Records to process –
[Begin]

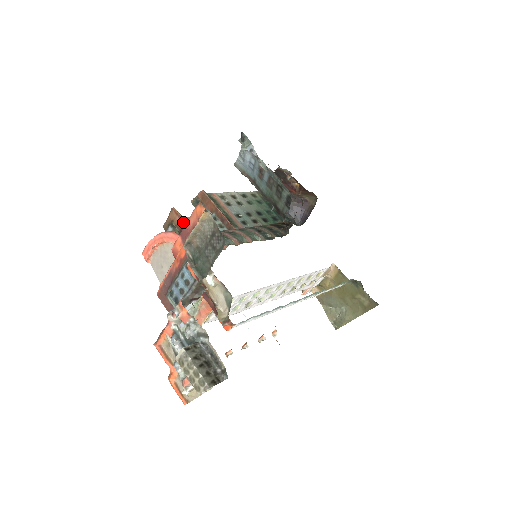
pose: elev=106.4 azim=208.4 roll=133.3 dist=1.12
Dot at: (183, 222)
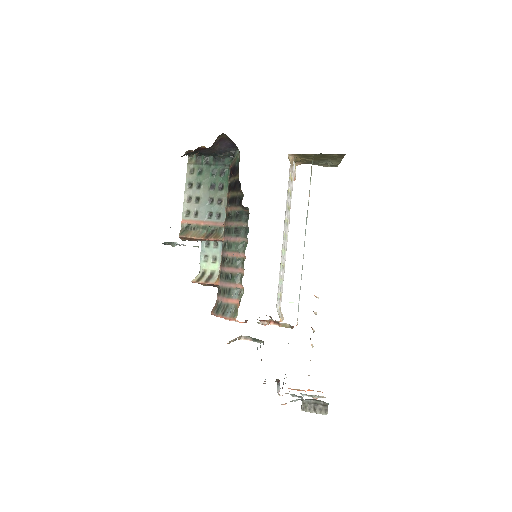
Dot at: (206, 284)
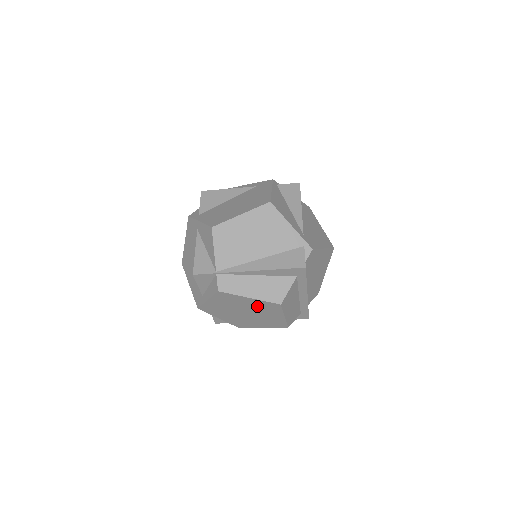
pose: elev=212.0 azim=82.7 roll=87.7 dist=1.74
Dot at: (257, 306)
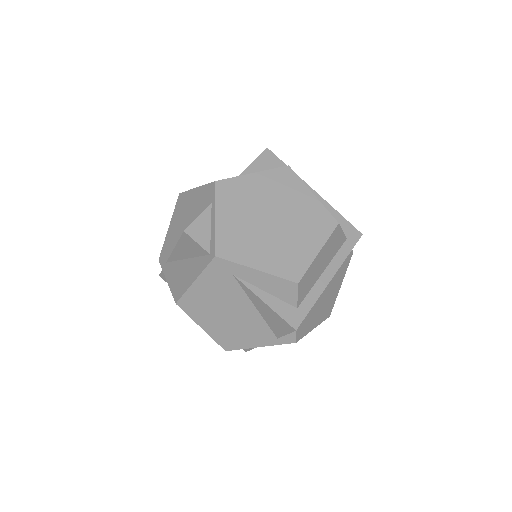
Dot at: (305, 213)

[End]

Set exercise –
Rename "pose" to "camera" throughout the lines above and write them out again with everything else unchanged. Leave the pictures out of your answer.

Solution to this exercise –
camera: elev=106.4 azim=208.4 roll=133.3 dist=1.12
Dot at: (183, 222)
Dot at: (206, 284)
camera: elev=212.0 azim=82.7 roll=87.7 dist=1.74
Dot at: (257, 306)
Dot at: (305, 213)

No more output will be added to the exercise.